─── AVAILABLE RECORDS ───

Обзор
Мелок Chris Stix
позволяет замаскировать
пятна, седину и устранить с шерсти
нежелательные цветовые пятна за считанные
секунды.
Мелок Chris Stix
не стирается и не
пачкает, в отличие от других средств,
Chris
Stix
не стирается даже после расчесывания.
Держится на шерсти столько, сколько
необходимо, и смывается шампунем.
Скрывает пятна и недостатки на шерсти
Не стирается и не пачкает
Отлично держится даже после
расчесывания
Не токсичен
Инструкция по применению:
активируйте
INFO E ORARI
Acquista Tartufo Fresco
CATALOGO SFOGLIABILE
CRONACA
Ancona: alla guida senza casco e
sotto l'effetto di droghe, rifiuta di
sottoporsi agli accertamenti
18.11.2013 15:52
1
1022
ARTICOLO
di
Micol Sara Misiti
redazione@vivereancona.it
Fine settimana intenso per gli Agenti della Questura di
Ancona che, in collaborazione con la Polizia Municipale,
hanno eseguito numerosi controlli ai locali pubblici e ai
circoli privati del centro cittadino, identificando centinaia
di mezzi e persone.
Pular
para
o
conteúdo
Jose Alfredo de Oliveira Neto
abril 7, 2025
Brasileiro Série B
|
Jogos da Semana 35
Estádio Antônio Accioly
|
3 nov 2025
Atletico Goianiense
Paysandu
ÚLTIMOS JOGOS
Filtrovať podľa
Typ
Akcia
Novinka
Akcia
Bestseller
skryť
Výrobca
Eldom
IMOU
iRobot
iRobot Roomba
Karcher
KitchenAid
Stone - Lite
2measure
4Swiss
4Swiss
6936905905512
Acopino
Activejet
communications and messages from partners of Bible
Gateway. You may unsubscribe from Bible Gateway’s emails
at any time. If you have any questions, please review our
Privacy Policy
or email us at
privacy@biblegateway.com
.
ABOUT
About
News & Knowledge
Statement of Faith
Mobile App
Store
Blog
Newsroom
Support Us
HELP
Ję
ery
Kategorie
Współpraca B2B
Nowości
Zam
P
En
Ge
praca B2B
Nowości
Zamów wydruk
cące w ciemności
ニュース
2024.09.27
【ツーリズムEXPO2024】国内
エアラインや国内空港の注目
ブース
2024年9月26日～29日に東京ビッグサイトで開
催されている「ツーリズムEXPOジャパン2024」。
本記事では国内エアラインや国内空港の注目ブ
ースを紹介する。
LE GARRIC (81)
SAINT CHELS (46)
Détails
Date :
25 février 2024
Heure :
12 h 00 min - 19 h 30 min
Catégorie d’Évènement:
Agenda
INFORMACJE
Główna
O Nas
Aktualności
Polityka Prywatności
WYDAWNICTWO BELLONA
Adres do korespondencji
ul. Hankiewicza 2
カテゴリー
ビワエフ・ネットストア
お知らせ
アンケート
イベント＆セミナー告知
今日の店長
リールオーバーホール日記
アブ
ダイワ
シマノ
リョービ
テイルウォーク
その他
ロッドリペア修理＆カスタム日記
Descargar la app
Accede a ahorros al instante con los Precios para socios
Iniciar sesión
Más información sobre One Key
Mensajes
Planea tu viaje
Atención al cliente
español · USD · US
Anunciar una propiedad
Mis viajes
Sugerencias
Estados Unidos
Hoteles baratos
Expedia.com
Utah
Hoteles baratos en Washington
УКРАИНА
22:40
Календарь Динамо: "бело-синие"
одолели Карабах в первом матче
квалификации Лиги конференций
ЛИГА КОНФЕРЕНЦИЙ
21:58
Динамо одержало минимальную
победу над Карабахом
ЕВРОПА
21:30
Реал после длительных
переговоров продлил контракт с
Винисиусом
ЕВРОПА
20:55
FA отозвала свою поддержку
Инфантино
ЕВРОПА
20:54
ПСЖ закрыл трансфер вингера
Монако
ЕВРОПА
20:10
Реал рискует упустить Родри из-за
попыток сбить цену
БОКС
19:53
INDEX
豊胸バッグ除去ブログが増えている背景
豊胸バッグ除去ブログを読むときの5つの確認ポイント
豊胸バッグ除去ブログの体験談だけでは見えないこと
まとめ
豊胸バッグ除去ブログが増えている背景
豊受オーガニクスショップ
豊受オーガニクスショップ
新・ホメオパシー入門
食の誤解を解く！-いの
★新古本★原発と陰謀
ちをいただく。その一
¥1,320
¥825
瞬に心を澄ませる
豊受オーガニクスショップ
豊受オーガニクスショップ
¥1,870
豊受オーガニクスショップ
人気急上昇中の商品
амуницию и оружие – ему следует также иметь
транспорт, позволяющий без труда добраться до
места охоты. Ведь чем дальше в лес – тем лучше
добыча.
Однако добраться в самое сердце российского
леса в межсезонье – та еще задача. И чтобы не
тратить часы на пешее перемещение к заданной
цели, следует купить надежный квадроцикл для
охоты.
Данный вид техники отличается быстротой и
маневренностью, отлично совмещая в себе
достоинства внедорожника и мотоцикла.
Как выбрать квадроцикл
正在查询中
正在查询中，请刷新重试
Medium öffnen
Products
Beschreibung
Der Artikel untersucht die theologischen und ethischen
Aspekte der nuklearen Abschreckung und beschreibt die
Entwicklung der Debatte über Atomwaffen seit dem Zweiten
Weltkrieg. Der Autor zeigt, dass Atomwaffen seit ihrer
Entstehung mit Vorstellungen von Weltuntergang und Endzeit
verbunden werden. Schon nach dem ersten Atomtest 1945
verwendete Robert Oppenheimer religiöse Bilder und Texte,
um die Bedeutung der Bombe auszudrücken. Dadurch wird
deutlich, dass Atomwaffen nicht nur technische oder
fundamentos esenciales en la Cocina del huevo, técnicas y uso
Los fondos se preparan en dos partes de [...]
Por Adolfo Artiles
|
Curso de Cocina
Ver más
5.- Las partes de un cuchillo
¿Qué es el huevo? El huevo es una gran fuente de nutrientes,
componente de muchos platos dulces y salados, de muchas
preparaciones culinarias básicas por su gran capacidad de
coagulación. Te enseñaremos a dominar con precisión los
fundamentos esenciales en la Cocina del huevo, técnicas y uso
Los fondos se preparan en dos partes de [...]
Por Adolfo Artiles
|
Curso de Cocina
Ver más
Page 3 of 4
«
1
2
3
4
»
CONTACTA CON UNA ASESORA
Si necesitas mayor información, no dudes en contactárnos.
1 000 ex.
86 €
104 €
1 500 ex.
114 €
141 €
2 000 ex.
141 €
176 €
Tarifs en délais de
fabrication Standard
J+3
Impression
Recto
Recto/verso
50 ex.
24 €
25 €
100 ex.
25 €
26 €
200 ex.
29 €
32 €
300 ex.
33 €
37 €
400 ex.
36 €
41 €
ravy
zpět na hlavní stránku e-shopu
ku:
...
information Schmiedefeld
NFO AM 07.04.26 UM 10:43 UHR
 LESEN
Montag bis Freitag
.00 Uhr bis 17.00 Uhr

───

EXERCISE DIRECTIONS:
Repeat every record above precisely.

ANSWER SPACE:
Обзор
Мелок Chris Stix
позволяет замаскировать
пятна, седину и устранить с шерсти
нежелательные цветовые пятна за считанные
секунды.
Мелок Chris Stix
не стирается и не
пачкает, в отличие от других средств,
Chris
Stix
не стирается даже после расчесывания.
Держится на шерсти столько, сколько
необходимо, и смывается шампунем.
Скрывает пятна и недостатки на шерсти
Не стирается и не пачкает
Отлично держится даже после
расчесывания
Не токсичен
Инструкция по применению:
активируйте
INFO E ORARI
Acquista Tartufo Fresco
CATALOGO SFOGLIABILE
CRONACA
Ancona: alla guida senza casco e
sotto l'effetto di droghe, rifiuta di
sottoporsi agli accertamenti
18.11.2013 15:52
1
1022
ARTICOLO
di
Micol Sara Misiti
redazione@vivereancona.it
Fine settimana intenso per gli Agenti della Questura di
Ancona che, in collaborazione con la Polizia Municipale,
hanno eseguito numerosi controlli ai locali pubblici e ai
circoli privati del centro cittadino, identificando centinaia
di mezzi e persone.
Pular
para
o
conteúdo
Jose Alfredo de Oliveira Neto
abril 7, 2025
Brasileiro Série B
|
Jogos da Semana 35
Estádio Antônio Accioly
|
3 nov 2025
Atletico Goianiense
Paysandu
ÚLTIMOS JOGOS
Filtrovať podľa
Typ
Akcia
Novinka
Akcia
Bestseller
skryť
Výrobca
Eldom
IMOU
iRobot
iRobot Roomba
Karcher
KitchenAid
Stone - Lite
2measure
4Swiss
4Swiss
6936905905512
Acopino
Activejet
communications and messages from partners of Bible
Gateway. You may unsubscribe from Bible Gateway’s emails
at any time. If you have any questions, please review our
Privacy Policy
or email us at
privacy@biblegateway.com
.
ABOUT
About
News & Knowledge
Statement of Faith
Mobile App
Store
Blog
Newsroom
Support Us
HELP
Ję
ery
Kategorie
Współpraca B2B
Nowości
Zam
P
En
Ge
praca B2B
Nowości
Zamów wydruk
cące w ciemności
ニュース
2024.09.27
【ツーリズムEXPO2024】国内
エアラインや国内空港の注目
ブース
2024年9月26日～29日に東京ビッグサイトで開
催されている「ツーリズムEXPOジャパン2024」。
本記事では国内エアラインや国内空港の注目ブ
ースを紹介する。
LE GARRIC (81)
SAINT CHELS (46)
Détails
Date :
25 février 2024
Heure :
12 h 00 min - 19 h 30 min
Catégorie d’Évènement:
Agenda
INFORMACJE
Główna
O Nas
Aktualności
Polityka Prywatności
WYDAWNICTWO BELLONA
Adres do korespondencji
ul. Hankiewicza 2
カテゴリー
ビワエフ・ネットストア
お知らせ
アンケート
イベント＆セミナー告知
今日の店長
リールオーバーホール日記
アブ
ダイワ
シマノ
リョービ
テイルウォーク
その他
ロッドリペア修理＆カスタム日記
Descargar la app
Accede a ahorros al instante con los Precios para socios
Iniciar sesión
Más información sobre One Key
Mensajes
Planea tu viaje
Atención al cliente
español · USD · US
Anunciar una propiedad
Mis viajes
Sugerencias
Estados Unidos
Hoteles baratos
Expedia.com
Utah
Hoteles baratos en Washington
УКРАИНА
22:40
Календарь Динамо: "бело-синие"
одолели Карабах в первом матче
квалификации Лиги конференций
ЛИГА КОНФЕРЕНЦИЙ
21:58
Динамо одержало минимальную
победу над Карабахом
ЕВРОПА
21:30
Реал после длительных
переговоров продлил контракт с
Винисиусом
ЕВРОПА
20:55
FA отозвала свою поддержку
Инфантино
ЕВРОПА
20:54
ПСЖ закрыл трансфер вингера
Монако
ЕВРОПА
20:10
Реал рискует упустить Родри из-за
попыток сбить цену
БОКС
19:53
INDEX
豊胸バッグ除去ブログが増えている背景
豊胸バッグ除去ブログを読むときの5つの確認ポイント
豊胸バッグ除去ブログの体験談だけでは見えないこと
まとめ
豊胸バッグ除去ブログが増えている背景
豊受オーガニクスショップ
豊受オーガニクスショップ
新・ホメオパシー入門
食の誤解を解く！-いの
★新古本★原発と陰謀
ちをいただく。その一
¥1,320
¥825
瞬に心を澄ませる
豊受オーガニクスショップ
豊受オーガニクスショップ
¥1,870
豊受オーガニクスショップ
人気急上昇中の商品
амуницию и оружие – ему следует также иметь
транспорт, позволяющий без труда добраться до
места охоты. Ведь чем дальше в лес – тем лучше
добыча.
Однако добраться в самое сердце российского
леса в межсезонье – та еще задача. И чтобы не
тратить часы на пешее перемещение к заданной
цели, следует купить надежный квадроцикл для
охоты.
Данный вид техники отличается быстротой и
маневренностью, отлично совмещая в себе
достоинства внедорожника и мотоцикла.
Как выбрать квадроцикл
正在查询中
正在查询中，请刷新重试
Medium öffnen
Products
Beschreibung
Der Artikel untersucht die theologischen und ethischen
Aspekte der nuklearen Abschreckung und beschreibt die
Entwicklung der Debatte über Atomwaffen seit dem Zweiten
Weltkrieg. Der Autor zeigt, dass Atomwaffen seit ihrer
Entstehung mit Vorstellungen von Weltuntergang und Endzeit
verbunden werden. Schon nach dem ersten Atomtest 1945
verwendete Robert Oppenheimer religiöse Bilder und Texte,
um die Bedeutung der Bombe auszudrücken. Dadurch wird
deutlich, dass Atomwaffen nicht nur technische oder
fundamentos esenciales en la Cocina del huevo, técnicas y uso
Los fondos se preparan en dos partes de [...]
Por Adolfo Artiles
|
Curso de Cocina
Ver más
5.- Las partes de un cuchillo
¿Qué es el huevo? El huevo es una gran fuente de nutrientes,
componente de muchos platos dulces y salados, de muchas
preparaciones culinarias básicas por su gran capacidad de
coagulación. Te enseñaremos a dominar con precisión los
fundamentos esenciales en la Cocina del huevo, técnicas y uso
Los fondos se preparan en dos partes de [...]
Por Adolfo Artiles
|
Curso de Cocina
Ver más
Page 3 of 4
«
1
2
3
4
»
CONTACTA CON UNA ASESORA
Si necesitas mayor información, no dudes en contactárnos.
1 000 ex.
86 €
104 €
1 500 ex.
114 €
141 €
2 000 ex.
141 €
176 €
Tarifs en délais de
fabrication Standard
J+3
Impression
Recto
Recto/verso
50 ex.
24 €
25 €
100 ex.
25 €
26 €
200 ex.
29 €
32 €
300 ex.
33 €
37 €
400 ex.
36 €
41 €
ravy
zpět na hlavní stránku e-shopu
ku:
...
information Schmiedefeld
NFO AM 07.04.26 UM 10:43 UHR
 LESEN
Montag bis Freitag
.00 Uhr bis 17.00 Uhr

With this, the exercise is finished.